Stephanie Kunze’s “Eight Months” is a visual memoir told visually with charcoal and conte sketches. Based on an eight-month battle against clinical depression and doctors who prescribed too many drugs, the seven folios illustrate an experience still too devastating for the artist to put into words. “Pictures, unlike words, don’t rely on clarity, and – at least for me – are less scary to create when it comes to portraying an experience,” writes Kunze in her artist statement. “This is because images, in their interpretative nature, can capture moments in subtle ways.”

“Eight Months” depicts a surreal landscape where a solitary character metaphorically representing the artist. Because the folios are not bound, the viewer can interpret his or her own narrative flow. Kunze used charcoal to create a murky effect in the drawings and loosen her drawings. For past By Design sessions she had created pen drawings with incredible detail. She realized pen was not an ideal medium for “Eight Months” because it looks too mechanical. Kunze's mentor Chandler O'Leary introduced the teen to charcoal and conte. Charcoal, Kunze found, was much more intuitive, expressive, and humanistic than pen.

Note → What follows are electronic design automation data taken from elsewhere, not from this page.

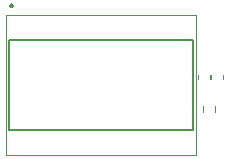
<source format=gbr>
%TF.GenerationSoftware,KiCad,Pcbnew,8.0.2*%
%TF.CreationDate,2024-08-28T15:29:28+05:30*%
%TF.ProjectId,CTF LED matrix,43544620-4c45-4442-906d-61747269782e,rev?*%
%TF.SameCoordinates,Original*%
%TF.FileFunction,Legend,Bot*%
%TF.FilePolarity,Positive*%
%FSLAX46Y46*%
G04 Gerber Fmt 4.6, Leading zero omitted, Abs format (unit mm)*
G04 Created by KiCad (PCBNEW 8.0.2) date 2024-08-28 15:29:28*
%MOMM*%
%LPD*%
G01*
G04 APERTURE LIST*
%ADD10C,0.050000*%
%ADD11C,0.120000*%
%ADD12C,0.127000*%
%ADD13C,0.200000*%
G04 APERTURE END LIST*
D10*
X137616820Y-93769670D02*
X153716820Y-93769690D01*
D11*
X154970630Y-87036980D02*
X154970630Y-87318180D01*
D10*
X137616840Y-81909670D02*
X153716840Y-81909690D01*
D11*
X154297130Y-89621880D02*
X154297130Y-90096480D01*
D10*
X153716840Y-81909690D02*
X153716820Y-93769690D01*
X137616840Y-81909670D02*
X137616820Y-93769670D01*
D11*
X155342130Y-89621880D02*
X155342130Y-90096480D01*
X155990630Y-87036980D02*
X155990630Y-87318180D01*
D12*
X153466830Y-84039690D02*
X153466830Y-91639690D01*
D13*
X138065950Y-81231260D02*
X138091840Y-81234670D01*
X138021130Y-81205380D02*
X138041840Y-81221270D01*
X138005230Y-81184670D02*
X138021130Y-81205380D01*
X137991840Y-81134670D02*
X137995240Y-81160550D01*
X138178440Y-81084670D02*
X138162550Y-81063960D01*
X138021130Y-81063960D02*
X138005230Y-81084670D01*
X138117720Y-81038080D02*
X138091840Y-81034670D01*
D12*
X137866830Y-91639670D02*
X153466830Y-91639690D01*
D13*
X138041840Y-81048070D02*
X138021130Y-81063960D01*
X138065950Y-81038080D02*
X138041840Y-81048070D01*
X138188430Y-81108790D02*
X138178440Y-81084670D01*
X138117720Y-81231260D02*
X138141840Y-81221270D01*
X138021130Y-81205380D02*
X138041840Y-81221270D01*
D12*
X153466830Y-84039690D02*
X153466830Y-91639690D01*
D13*
X138091840Y-81034670D02*
X138065950Y-81038080D01*
X138162550Y-81063960D02*
X138141840Y-81048070D01*
X138021130Y-81063960D02*
X138005230Y-81084670D01*
X138178440Y-81184670D02*
X138188430Y-81160550D01*
X138188430Y-81160550D02*
X138191840Y-81134670D01*
X138178440Y-81184670D02*
X138188430Y-81160550D01*
X138091840Y-81234670D02*
X138117720Y-81231260D01*
X138005230Y-81084670D02*
X137995240Y-81108790D01*
D12*
X137866830Y-84039670D02*
X153466830Y-84039690D01*
D11*
X154904830Y-87034680D02*
X154904830Y-87315880D01*
D12*
X137866830Y-84039670D02*
X137866830Y-91639670D01*
D13*
X137995240Y-81160550D02*
X138005230Y-81184670D01*
X138091840Y-81234670D02*
X138117720Y-81231260D01*
X138188430Y-81108790D02*
X138178440Y-81084670D01*
X138162550Y-81205380D02*
X138178440Y-81184670D01*
X138162550Y-81205380D02*
X138178440Y-81184670D01*
X138141840Y-81221270D02*
X138162550Y-81205380D01*
X138041840Y-81221270D02*
X138065950Y-81231260D01*
X137995240Y-81108790D02*
X137991840Y-81134670D01*
X138141840Y-81048070D02*
X138117720Y-81038080D01*
X138065950Y-81038080D02*
X138041840Y-81048070D01*
X138191840Y-81134670D02*
X138188430Y-81108790D01*
X138065950Y-81231260D02*
X138091840Y-81234670D01*
X138162550Y-81063960D02*
X138141840Y-81048070D01*
X138117720Y-81038080D02*
X138091840Y-81034670D01*
X138005230Y-81184670D02*
X138021130Y-81205380D01*
X138091840Y-81034670D02*
X138065950Y-81038080D01*
D12*
X137866830Y-84039670D02*
X137866830Y-91639670D01*
D13*
X138041840Y-81221270D02*
X138065950Y-81231260D01*
X138041840Y-81048070D02*
X138021130Y-81063960D01*
X137995240Y-81160550D02*
X138005230Y-81184670D01*
X138005230Y-81084670D02*
X137995240Y-81108790D01*
X137995240Y-81108790D02*
X137991840Y-81134670D01*
X138178440Y-81084670D02*
X138162550Y-81063960D01*
X138191840Y-81134670D02*
X138188430Y-81108790D01*
X138188430Y-81160550D02*
X138191840Y-81134670D01*
X138117720Y-81231260D02*
X138141840Y-81221270D01*
D11*
X153884830Y-87034680D02*
X153884830Y-87315880D01*
D13*
X138141840Y-81221270D02*
X138162550Y-81205380D01*
X138141840Y-81048070D02*
X138117720Y-81038080D01*
X137991840Y-81134670D02*
X137995240Y-81160550D01*
M02*

</source>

On the back of each folio Kunze hand-wrote text describing her eight-month experience. The words, taken from journals and writing projects, read abstractly because they are reproduced in a pattern. They give the piece a feeling of intimacy even though they are used strictly as a design element. 

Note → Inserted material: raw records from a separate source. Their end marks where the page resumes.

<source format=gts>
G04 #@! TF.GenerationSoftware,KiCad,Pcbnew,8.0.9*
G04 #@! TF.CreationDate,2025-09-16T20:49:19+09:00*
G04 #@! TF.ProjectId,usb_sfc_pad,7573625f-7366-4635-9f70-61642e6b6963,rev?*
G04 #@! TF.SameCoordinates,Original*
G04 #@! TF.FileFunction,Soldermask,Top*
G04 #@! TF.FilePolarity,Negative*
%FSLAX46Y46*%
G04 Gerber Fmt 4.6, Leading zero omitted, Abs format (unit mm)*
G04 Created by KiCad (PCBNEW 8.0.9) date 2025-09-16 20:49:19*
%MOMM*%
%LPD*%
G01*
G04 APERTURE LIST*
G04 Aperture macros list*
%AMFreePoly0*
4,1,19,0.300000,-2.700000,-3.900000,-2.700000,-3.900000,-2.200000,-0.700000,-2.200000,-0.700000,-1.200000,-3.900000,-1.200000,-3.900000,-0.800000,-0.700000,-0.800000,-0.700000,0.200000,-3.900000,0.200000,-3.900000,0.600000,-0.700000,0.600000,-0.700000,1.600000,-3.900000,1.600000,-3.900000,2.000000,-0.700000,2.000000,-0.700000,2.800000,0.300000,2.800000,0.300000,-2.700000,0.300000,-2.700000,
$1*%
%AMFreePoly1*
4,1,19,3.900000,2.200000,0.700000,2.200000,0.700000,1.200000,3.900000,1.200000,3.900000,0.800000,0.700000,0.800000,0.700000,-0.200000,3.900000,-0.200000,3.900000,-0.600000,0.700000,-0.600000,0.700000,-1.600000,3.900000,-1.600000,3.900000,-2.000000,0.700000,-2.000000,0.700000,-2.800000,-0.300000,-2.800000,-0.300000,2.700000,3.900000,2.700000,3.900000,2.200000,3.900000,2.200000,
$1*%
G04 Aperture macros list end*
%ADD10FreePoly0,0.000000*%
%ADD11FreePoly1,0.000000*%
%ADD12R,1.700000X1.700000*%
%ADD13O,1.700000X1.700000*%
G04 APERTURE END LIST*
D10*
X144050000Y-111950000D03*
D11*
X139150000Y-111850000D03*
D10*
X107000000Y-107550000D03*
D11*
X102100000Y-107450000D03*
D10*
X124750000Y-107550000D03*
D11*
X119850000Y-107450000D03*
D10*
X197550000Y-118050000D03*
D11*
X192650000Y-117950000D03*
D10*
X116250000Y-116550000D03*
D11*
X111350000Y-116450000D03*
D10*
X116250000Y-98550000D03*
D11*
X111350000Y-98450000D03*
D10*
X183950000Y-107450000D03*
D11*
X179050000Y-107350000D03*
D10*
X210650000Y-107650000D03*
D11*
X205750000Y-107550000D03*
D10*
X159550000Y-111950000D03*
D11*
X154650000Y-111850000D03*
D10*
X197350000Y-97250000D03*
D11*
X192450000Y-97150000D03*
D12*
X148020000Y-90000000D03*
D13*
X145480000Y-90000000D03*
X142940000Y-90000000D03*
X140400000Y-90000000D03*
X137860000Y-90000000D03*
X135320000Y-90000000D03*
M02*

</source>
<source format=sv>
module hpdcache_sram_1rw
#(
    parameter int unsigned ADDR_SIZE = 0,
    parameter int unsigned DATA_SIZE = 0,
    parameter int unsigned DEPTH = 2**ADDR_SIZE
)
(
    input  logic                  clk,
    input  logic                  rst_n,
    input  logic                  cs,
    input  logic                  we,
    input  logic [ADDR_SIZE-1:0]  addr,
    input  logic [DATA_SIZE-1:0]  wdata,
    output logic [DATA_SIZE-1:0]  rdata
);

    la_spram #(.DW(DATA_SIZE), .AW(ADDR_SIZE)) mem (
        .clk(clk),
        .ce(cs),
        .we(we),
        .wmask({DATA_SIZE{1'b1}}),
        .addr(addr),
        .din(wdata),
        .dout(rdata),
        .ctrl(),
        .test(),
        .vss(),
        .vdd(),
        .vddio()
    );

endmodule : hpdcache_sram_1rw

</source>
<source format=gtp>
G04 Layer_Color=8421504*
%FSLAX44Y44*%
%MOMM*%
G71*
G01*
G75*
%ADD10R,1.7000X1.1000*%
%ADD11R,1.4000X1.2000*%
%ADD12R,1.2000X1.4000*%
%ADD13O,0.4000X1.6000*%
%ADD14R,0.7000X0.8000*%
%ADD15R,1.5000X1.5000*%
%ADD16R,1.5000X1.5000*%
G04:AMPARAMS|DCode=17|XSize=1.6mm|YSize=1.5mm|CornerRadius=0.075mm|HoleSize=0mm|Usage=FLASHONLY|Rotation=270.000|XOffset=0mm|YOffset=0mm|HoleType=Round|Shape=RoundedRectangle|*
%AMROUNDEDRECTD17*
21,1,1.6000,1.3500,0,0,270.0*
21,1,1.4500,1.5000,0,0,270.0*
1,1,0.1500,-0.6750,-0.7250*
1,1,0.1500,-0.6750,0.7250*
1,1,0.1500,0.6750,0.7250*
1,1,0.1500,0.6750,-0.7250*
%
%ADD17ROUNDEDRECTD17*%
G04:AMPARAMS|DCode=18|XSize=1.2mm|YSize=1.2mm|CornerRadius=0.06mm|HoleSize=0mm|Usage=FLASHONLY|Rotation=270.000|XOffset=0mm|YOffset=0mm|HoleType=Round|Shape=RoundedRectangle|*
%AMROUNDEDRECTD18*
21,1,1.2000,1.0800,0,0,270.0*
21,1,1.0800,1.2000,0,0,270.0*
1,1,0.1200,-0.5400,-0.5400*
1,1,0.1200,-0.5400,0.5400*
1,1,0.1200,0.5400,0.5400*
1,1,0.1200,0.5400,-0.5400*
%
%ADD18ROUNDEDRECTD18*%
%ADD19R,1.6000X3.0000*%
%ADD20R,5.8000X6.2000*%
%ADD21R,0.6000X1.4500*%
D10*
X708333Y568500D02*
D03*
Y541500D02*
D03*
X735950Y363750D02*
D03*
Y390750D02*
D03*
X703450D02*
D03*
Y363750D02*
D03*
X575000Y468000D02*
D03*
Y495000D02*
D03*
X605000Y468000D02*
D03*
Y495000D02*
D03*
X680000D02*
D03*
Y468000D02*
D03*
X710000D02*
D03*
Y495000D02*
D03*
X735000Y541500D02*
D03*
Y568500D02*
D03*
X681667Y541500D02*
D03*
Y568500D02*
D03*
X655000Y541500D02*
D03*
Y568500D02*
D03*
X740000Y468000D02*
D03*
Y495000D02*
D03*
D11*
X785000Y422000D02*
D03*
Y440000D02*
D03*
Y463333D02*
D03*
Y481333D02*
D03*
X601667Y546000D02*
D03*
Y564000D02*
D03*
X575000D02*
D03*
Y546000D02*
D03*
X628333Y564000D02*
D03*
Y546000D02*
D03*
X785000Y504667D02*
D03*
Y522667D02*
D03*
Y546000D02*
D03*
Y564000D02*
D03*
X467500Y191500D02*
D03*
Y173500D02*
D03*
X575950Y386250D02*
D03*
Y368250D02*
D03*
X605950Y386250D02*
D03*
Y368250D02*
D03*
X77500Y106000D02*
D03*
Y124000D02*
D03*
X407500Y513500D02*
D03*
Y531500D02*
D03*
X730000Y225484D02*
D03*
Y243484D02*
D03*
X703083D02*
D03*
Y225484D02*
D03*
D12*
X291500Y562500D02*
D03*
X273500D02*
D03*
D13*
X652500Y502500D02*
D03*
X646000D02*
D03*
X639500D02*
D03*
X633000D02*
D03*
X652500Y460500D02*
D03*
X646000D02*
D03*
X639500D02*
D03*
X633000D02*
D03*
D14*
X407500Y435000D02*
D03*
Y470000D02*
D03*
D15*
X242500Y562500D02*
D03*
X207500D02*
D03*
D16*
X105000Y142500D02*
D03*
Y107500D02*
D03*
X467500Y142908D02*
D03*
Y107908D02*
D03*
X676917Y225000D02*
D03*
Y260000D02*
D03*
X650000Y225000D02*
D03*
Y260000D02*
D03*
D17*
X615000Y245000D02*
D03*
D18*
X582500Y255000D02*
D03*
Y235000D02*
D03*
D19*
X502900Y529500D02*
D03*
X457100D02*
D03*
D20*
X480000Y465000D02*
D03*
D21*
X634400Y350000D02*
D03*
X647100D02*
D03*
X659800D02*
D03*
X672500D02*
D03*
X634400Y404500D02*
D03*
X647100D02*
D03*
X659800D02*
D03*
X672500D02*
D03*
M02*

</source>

Libby London’s “Perspectives” is a full-scale self-portrait cast in paper pulp. In this piece the artist explores the effect of society as digital information makes communication on paper obsolete. “I feel as if the more paperless we become,” writes London in her artist statement, “the more detached we become from the world and each other.” London used flax and kozo to create her paper pulp cast. “Grass,” made from paper, connects the cast to the “computer.” Working with London was mentor Bridget O'Malley of Cave Paper.

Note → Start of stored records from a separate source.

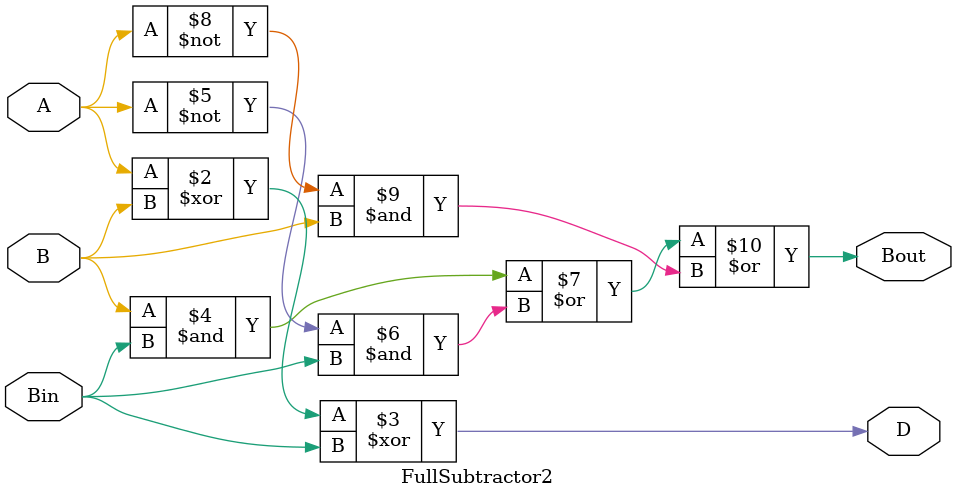
<source format=v>
`timescale 1ns / 1ps


module FullSubtractor2(input A,
    input B,
    input Bin,
    output D,
    output Bout
    );
    reg D,Bout;
    always @(A,B,Bin)
    begin
        D=A^B^Bin;
        Bout=(B&Bin) | ((~A)&Bin) | ((~A)&B);
    end
endmodule

</source>
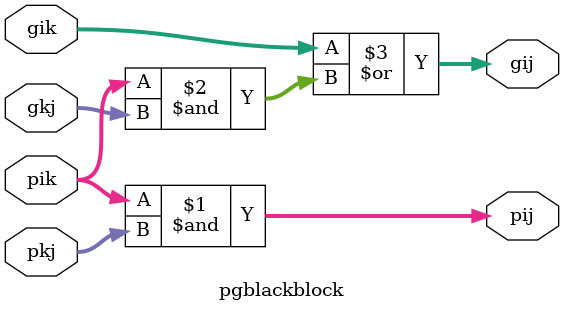
<source format=sv>
module pgblackblock(input logic [7:0] pik, gik, pkj, gkj,
							output logic [7:0] pij, gij);

	assign pij = pik & pkj;
	assign gij = gik | (pik & gkj);

endmodule
</source>
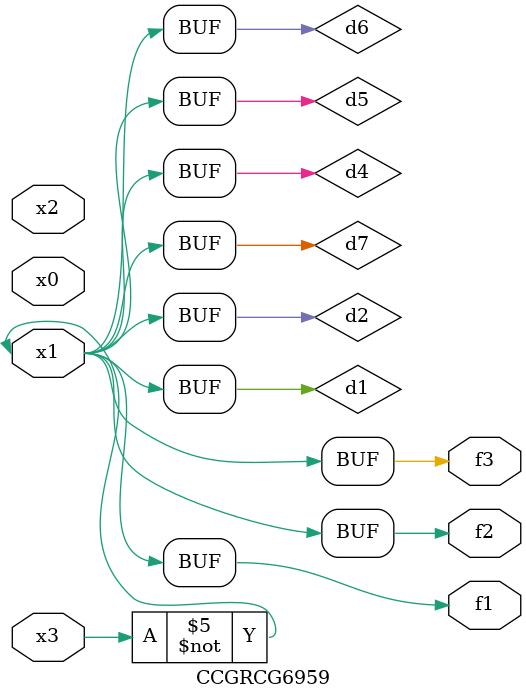
<source format=v>
module CCGRCG6959(
	input x0, x1, x2, x3,
	output f1, f2, f3
);

	wire d1, d2, d3, d4, d5, d6, d7;

	not (d1, x3);
	buf (d2, x1);
	xnor (d3, d1, d2);
	nor (d4, d1);
	buf (d5, d1, d2);
	buf (d6, d4, d5);
	nand (d7, d4);
	assign f1 = d6;
	assign f2 = d7;
	assign f3 = d6;
endmodule

</source>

Minnesota Center for Book Arts is proud to provide opportunities for teen artists to explore, nurture and develop their own individual artistic visions. By Design was created to serve and nurture highly motivated teens who are not receiving the level of art education they desire in their schools through current art programming. In 2008, By Design will expand to offer multiple entry points for teens at various levels of artmaking experience, creating even more opportunities for teens to explore the book arts.

For more information, contact Emma Allen at 612.215.2533 or email.


Wings
Mairead Herson

"I can’t tell you the correct meaning of this piece, because there is none.  All I have is my interpretation.  But I can tell you to step up in front of these wings, to take them as your own and to take a Polaroid too.  As the chemicals converge and a picture of you begins to emerge, maybe some divinity will too."

 

La Llorona
Samantha Esguerra

"While many cultures have their own versions of traditional paper cutting, I find papel picado the most visually appealing. The mathematical exactness of the gridded background, combined with the organic floral borders and the “funny bones” imagery was what inspired me to experiment with making my own papel picado."

 

Lost
Sophie Alfano

"Visually, the hardest part of this project was laying out the posters so they would read as a narrative. My pages are vellum so the beginning can still be seen when looking at the ending. I had to think of each page as an individual and as a whole part of my series."

 

 

Eight Months
Stephanie Kunze

“’Eight Months’ is much more than a representation of a bad memory,” writes Kunze.  “It’s an inner self-portrait, a portrayal of transformation, a rebirth of the self. If I hadn’t ever gone through those eight months, I wouldn’t be the person I am now. The experience not only changed me. It made me.”

 

Perspectives
Libby London

"Paper provides a very textile, organic and natural essence that cannot be simply replaced by a computer. The grass which travels from the earth, or the paper body, to the technology, the computer, represents the transition from paper to hard drives and how society transitions from paper it loses many qualities, but also gains many remarkable components."